Involved in provincial Tory politics on the riding association level, at least for a time, Dennis has otherwise kept a low profile. Online posts suggest he is a hobbyist who fills his off-hours sailing, tracing the Oland family’s genealogical roots into the past, and tinkering with old cars. “I have just about completed my restoration and I have been driving it to work every day,” he once wrote of a 1953 Chevrolet truck. According to his Facebook account, which is now restricted to friends, he is a fan of The World According to Garp and its author, the novelist John Irving—a sort of literary patron saint of sons with absent fathers. “He’s a hell of a fine young man” says one prominent Saint Johner.
Always comfortable, Dick had been living more lavishly in the years since his brother bought him out. He had his racing yacht, the Southern Cross 52 Vela Veloce, built in New Zealand, in and around 2008, hiring a professional crew to compete behind him as skipper in numerous international competitions. At the time of his death, he had put the Vela Veloce up for sale and was in the thick of overseeing the completion of a second custom racing yacht, in Spain.
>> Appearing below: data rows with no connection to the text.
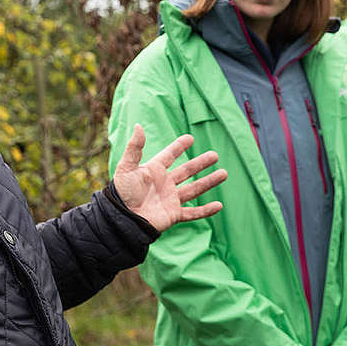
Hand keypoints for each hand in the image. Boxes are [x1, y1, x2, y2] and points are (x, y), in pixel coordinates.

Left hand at [112, 124, 227, 231]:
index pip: (169, 156)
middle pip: (187, 171)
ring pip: (194, 189)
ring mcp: (170, 199)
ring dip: (209, 182)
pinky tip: (219, 206)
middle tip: (215, 155)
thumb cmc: (122, 193)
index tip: (190, 139)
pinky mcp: (173, 214)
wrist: (122, 219)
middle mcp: (164, 184)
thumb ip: (134, 148)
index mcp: (154, 171)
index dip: (179, 147)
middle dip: (201, 163)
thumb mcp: (126, 168)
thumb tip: (139, 126)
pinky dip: (206, 211)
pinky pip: (193, 213)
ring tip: (224, 173)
Only recently, too, he had put the finishing touches on renovations to his home on Almon Lane, an exclusive, tree-lined road, little more than a path really, that bisects old Rothesay. Dick had unearthed the original plans of the house and, with he and his wife, Connie, moved temporarily into the carriage house, spent enormous amounts refurbishing the building to its past glory, right down to moving it back onto its old foundations, those who knew him say.
Connie, married to Dick for 46 years, had little say in all this, those people also say. It is in large part because of Connie, a modest, unassuming woman who was 16 when she began her relationship with Dick, that those in Rothesay are even more protective of the Olands now than they might be otherwise. Who knows what the investigation and a trial may push to the surface of placid Rothesay? “She’s a lovely, lovely person,” says a friend. “There’s a lot of concern and respect for his wife and family. I have the same attitude. He’s gone, they’re there.”
Like the police, the family has said almost nothing publicly about the murder. In a statement, Derek and Jane recalled their brother’s many contributions to Saint John and New Brunswick, and in a recent interview, Derek noted he and Dick would in recent years sometimes meet for lunch. Dennis, meanwhile, read from Scripture during his father’s funeral. From time to time, locals in Rothesay relate, he is spotted walking through the grounds of the yacht club where he did so much of his growing up, engaged in the pursuit—boating—that of all things had brought him closest to his father.